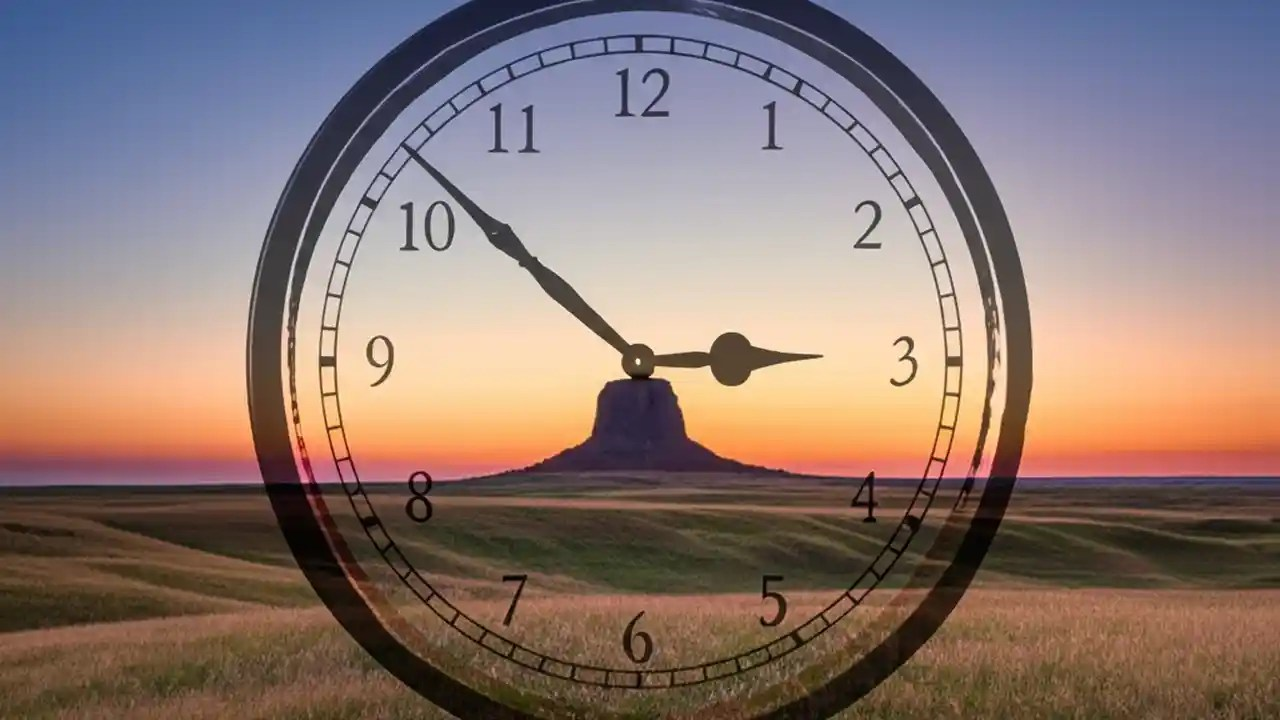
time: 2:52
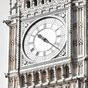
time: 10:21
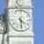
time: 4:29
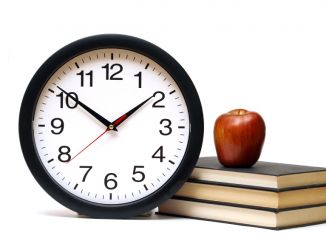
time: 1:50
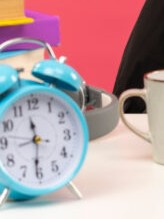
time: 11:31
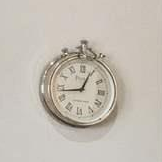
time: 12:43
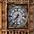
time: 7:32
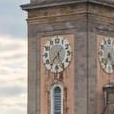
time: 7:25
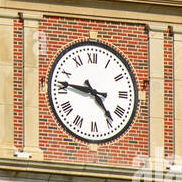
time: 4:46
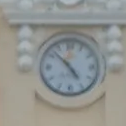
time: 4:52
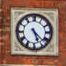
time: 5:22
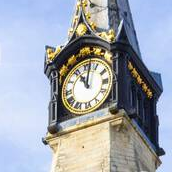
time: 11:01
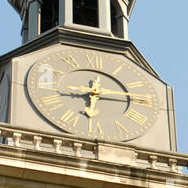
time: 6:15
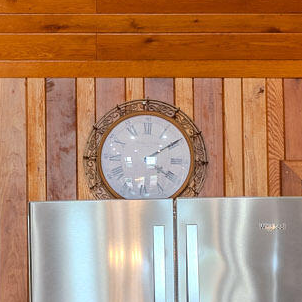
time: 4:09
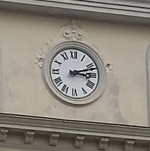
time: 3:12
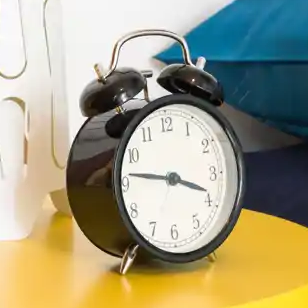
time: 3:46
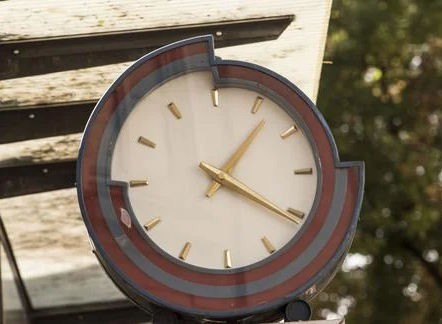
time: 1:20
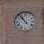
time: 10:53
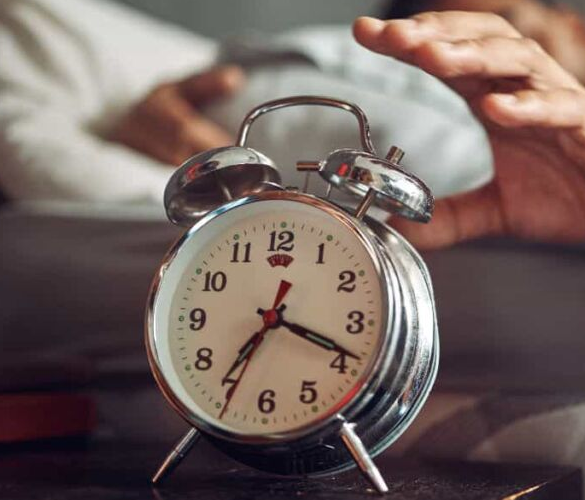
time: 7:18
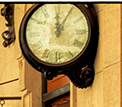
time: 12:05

§ §

__GIVEN TASK__. Express all of the items above as a two-column CSV with the headers "item" and "answer". Give one row per item, put each field in double quotes, replace line breaks with spaces, and leave the pictures out.

__RESULT FOR THIS TASK__.
item,answer
"time:","2:52"
"time:","10:21"
"time:","4:29"
"time:","1:50"
"time:","11:31"
"time:","12:43"
"time:","7:32"
"time:","7:25"
"time:","4:46"
"time:","4:52"
"time:","5:22"
"time:","11:01"
"time:","6:15"
"time:","4:09"
"time:","3:12"
"time:","3:46"
"time:","1:20"
"time:","10:53"
"time:","7:18"
"time:","12:05"